Desde o
medievo a sociedade inventa e se reinventa. À medida que o humano progride ou
regride em certos conceitos e modo de viver, movimentos identificados no tempo
com pontualidade descritiva recebem o epíteto de revoluções, e assim tivemos a
revolução cognitiva, revolução agrícola, revolução industrial e agora na dita
era pós-moderna a revolução tecnológica, apenas para citar aquelas dignas de
nota.

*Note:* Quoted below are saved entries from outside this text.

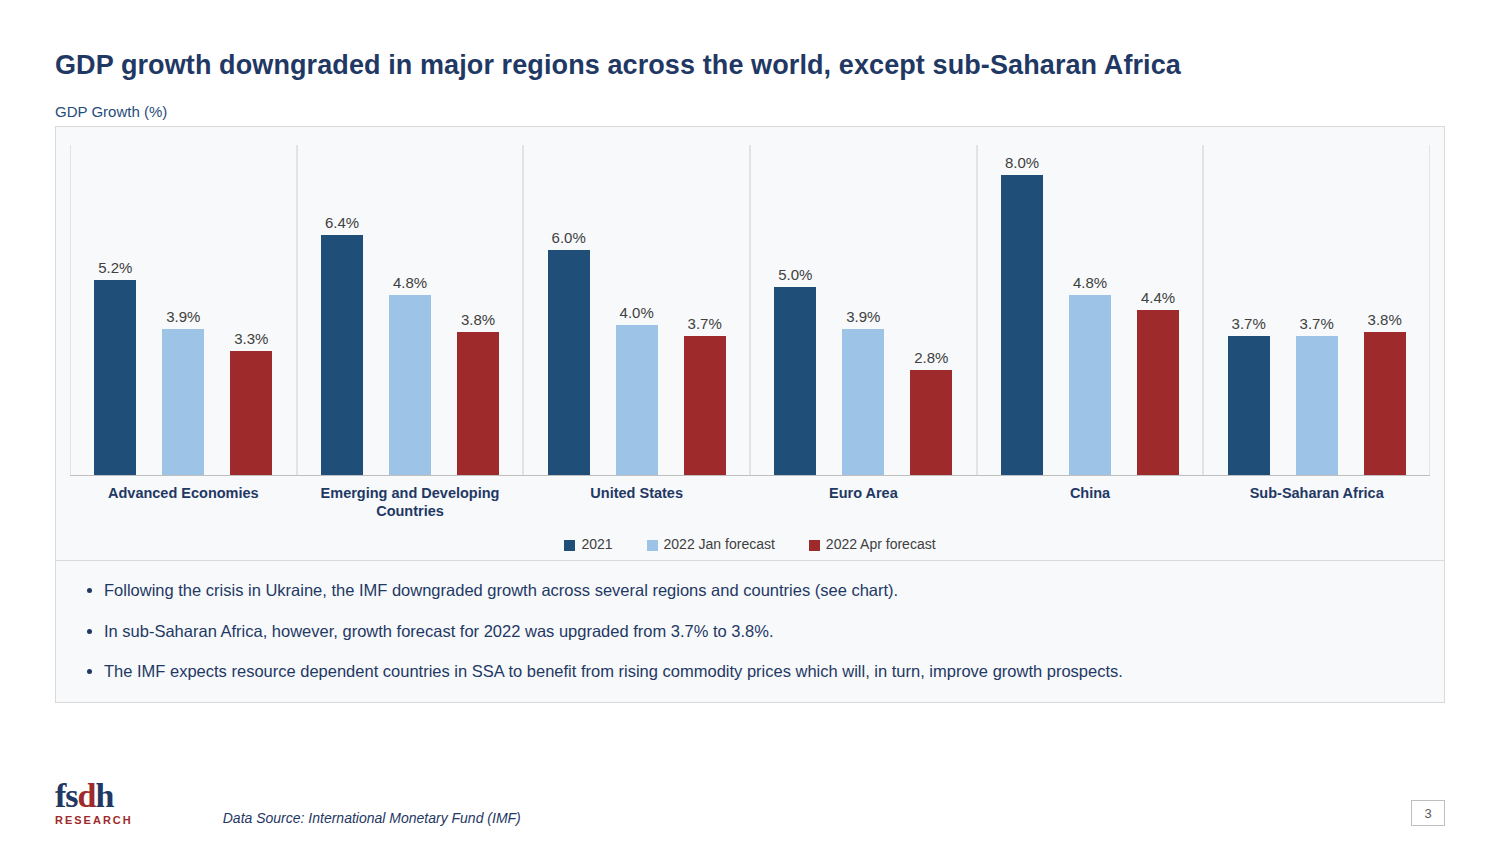GDP growth downgraded in major regions across the world, except sub-Saharan Africa
GDP Growth (%)
5.2%
3.9%
3.3%
6.4%
4.8%
3.8%
6.0%
4.0%
3.7%
5.0%
3.9%
2.8%
8.0%
4.8%
4.4%
3.7%
3.7%
3.8%
Advanced Economies
Emerging and Developing
Countries
United States
Euro Area
China
Sub-Saharan Africa
2021
2022 Jan forecast
2022 Apr forecast
Following the crisis in Ukraine, the IMF downgraded growth across several regions and countries (see chart).
In sub-Saharan Africa, however, growth forecast for 2022 was upgraded from 3.7% to 3.8%.
The IMF expects resource dependent countries in SSA to benefit from rising commodity prices which will, in turn, improve growth prospects.
fsdh
RESEARCH
Data Source: International Monetary Fund (IMF)
3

Interessante observar que esses marcos temporais se imbricam no tecido
social de modo a gerar efeitos inimagináveis em todas as direções e em muitos
sentidos, independente da própria participação da deidade enquanto crença
individual inflada pelo secularismo.
Das
cavernas para a tela do computador e “online”; da caça para o mercado do
teletrabalho; do cansaço físico para o esgotamento mental; da crença no cosmos
para a crença do homem em si mesmo, como o ser “autossuficiente” e soberano;
dos recados que demoravam dias para chegar pelo portador para o “Whatsaap”; do
homem com temor reverencial ao homem-narciso.
Todo esse
escopo - que inegavelmente em certa medida se apresenta como progresso-,
carrega consigo um ideal imaginário da busca do homem pela plena felicidade,
sem que se perceba que somos apenas um algoritmo inserido em todo o processo
social. Este nos parece, o cuidado consequencial do que vivemos, principalmente
pelas significativas alterações na forma das relações de trabalho.
Isolados,
em razão da pandemia do Covid-19, em apurado distanciamento social pela
calamidade decretada, na era da tecnologia e da informação, jamais passamos por
maior incerteza de informações face à miríade de interesses políticos, que
tratam o homem como a vida fosse questão de somenos. Nesse sentido, o
retrocesso é evidente.
De outro
ângulo, a dita normalidade instalada nas relações entre empregados e
empregadores, com trabalho à distância, reuniões telepresenciais, acabaram por
transferir em parte considerável do mercado a célula operacional empresarial
para o interior dos nossos lares, aproximando grande parte da cadeia produtiva
e de gestão para o que chamamos de “olho no olho online”.
E estudos
recentes indicam esse novo caminho das relações trabalhistas. Dados recentes
do Instituto de Pesquisa Econômica Aplicada (Ipea) revelou que a migração
do trabalho presencial para o home office poderá ser adotada em 22,7% das
ocupações nacionais, alcançando mais de 20 milhões de pessoas. Isso colocaria o
país na 45ª posição mundial e no 2º lugar no ranking de trabalho remoto na
América Latina.
Importante
destacar que a quarentena imposta pela pandemia levou 77% das pequenas e
médias empresas brasileiras para o home office. Os dados são do estudo
global realizado pelo software Capterra e pelo instituto de estudos
Gartner, com 4.600 profissionais de pequenas e médias empresas da Austrália,
Brasil, Espanha, França, Alemanha, Itália, México, Holanda e Reino Unido, entre
os dias 4 e 14 de abril. O levantamento revelou que empresas de todo o
mundo estão se adaptando ao trabalho remoto. E entre os países
analisados, o Brasil é o primeiro lugar em proporção de trabalhadores remotos.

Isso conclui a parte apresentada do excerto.